The only thing we have to provide the `find.outliers`

function with is the **meta-analysis object** that we want to check for outliers. In my case, this is `m.hksj`

.

`find.outliers(m.hksj)`

This is the output we get from the function:

```
## Identified outliers (random-effects model)
## ------------------------------------------
## "DanitzOrsillo", "Shapiro et al."
##
## Results with outliers removed
## -----------------------------
## SMD 95%-CI %W(random) exclude
## Call et al. 0.7091 [ 0.1979; 1.2203] 5.0
## Cavanagh et al. 0.3549 [-0.0300; 0.7397] 6.9
## DanitzOrsillo 1.7912 [ 1.1139; 2.4685] 0.0 *
## de Vibe et al. 0.1825 [-0.0484; 0.4133] 10.4
## Frazier et al. 0.4219 [ 0.1380; 0.7057] 9.1
## Frogeli et al. 0.6300 [ 0.2458; 1.0142] 7.0
## Gallego et al. 0.7249 [ 0.2846; 1.1652] 6.0
## Hazlett-Stevens & Oren 0.5287 [ 0.1162; 0.9412] 6.4
## Hintz et al. 0.2840 [-0.0453; 0.6133] 8.1
## Kang et al. 1.2751 [ 0.6142; 1.9360] 3.5
## Kuhlmann et al. 0.1036 [-0.2781; 0.4853] 7.0
## Lever Taylor et al. 0.3884 [-0.0639; 0.8407] 5.8
## Phang et al. 0.5407 [ 0.0619; 1.0196] 5.4
## Rasanen et al. 0.4262 [-0.0794; 0.9317] 5.1
## Ratanasiripong 0.5154 [-0.1731; 1.2039] 3.3
## Shapiro et al. 1.4797 [ 0.8618; 2.0977] 0.0 *
## SongLindquist 0.6126 [ 0.1683; 1.0569] 5.9
## Warnecke et al. 0.6000 [ 0.1120; 1.0880] 5.3
##
## Number of studies combined: k = 16
##
## SMD 95%-CI t p-value
## Random effects model 0.4708 [0.3406; 0.6010] 7.71 < 0.0001
## Prediction interval [0.0426; 0.8989]
##
## Quantifying heterogeneity:
## tau^2 = 0.0361; H = 1.15 [1.00; 1.56]; I^2 = 24.8% [0.0%; 58.7%]
##
## Test of heterogeneity:
## Q d.f. p-value
## 19.95 15 0.1739
##
## Details on meta-analytical method:
## - Inverse variance method
## - Sidik-Jonkman estimator for tau^2
## - Hartung-Knapp adjustment for random effects model
```

We see that the function has detected **two outliers**, “DanitzOrsillo” and “Shapiro”. Conveniently, the `find.outliers`

function has also automatically rerun our initial analysis, this time excluding the identified outliers. From the output, we see that the \(I^2\)-heterogeneity shrinks considerably when the two studies are excluded, from \(I^2 = 62\%\) to \(24.8\%\), which is not significant anymore (\(p = 0.1739\)).

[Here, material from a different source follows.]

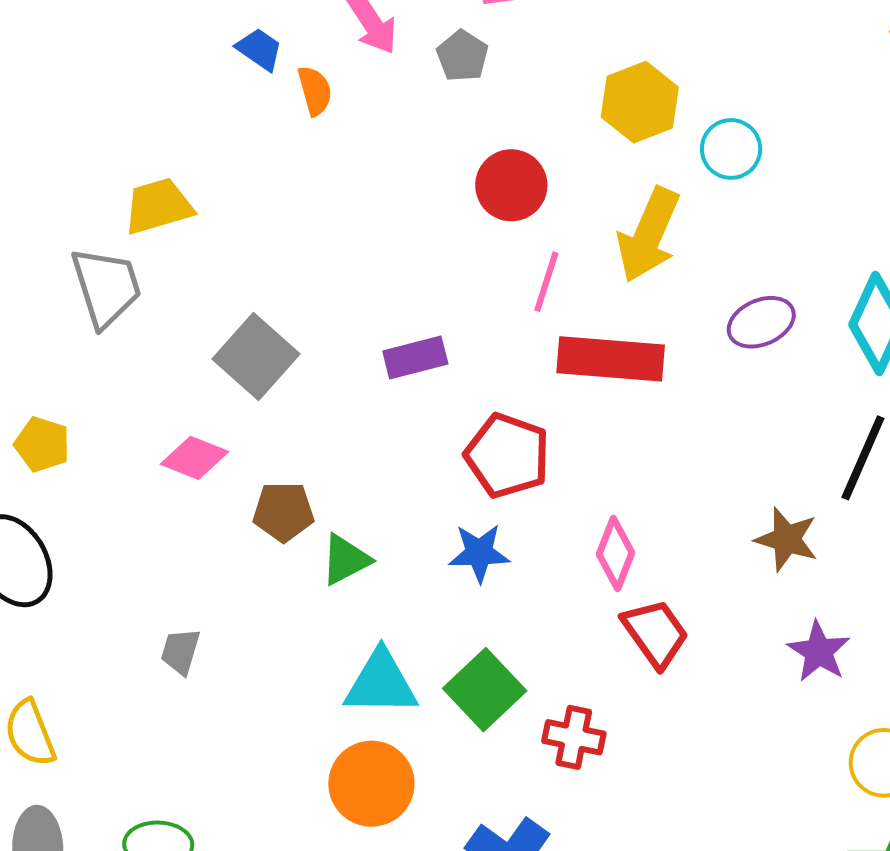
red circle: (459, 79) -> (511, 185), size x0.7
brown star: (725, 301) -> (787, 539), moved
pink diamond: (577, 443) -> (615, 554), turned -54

We can also produce an updated forest plot in which the outliers are excluded by plugging the results of the `find.outliers`

function into the `forest`

function (this only works if you have already loaded the `meta`

and `metafor`

package from your library). The appearance of the resulting forest plot can be changed using arguments of the `forest`

function in `meta`

(these arguments are covered in detail in Chapter 5).

```
fo <- find.outliers(m.hksj)
forest(fo, col.predict = "blue")
```

In the resulting forest plot, the outlying studies are still displayed. However, their **weight** in the meta-analysis has been set to 0% (as shown in the column to the right), meaning that they are excluded from pooling.

### References

Viechtbauer, Wolfgang, and Mike W-L Cheung. 2010. “Outlier and Influence Diagnostics for Meta-Analysis.” *Research Synthesis Methods* 1 (2). Wiley Online Library: 112–25.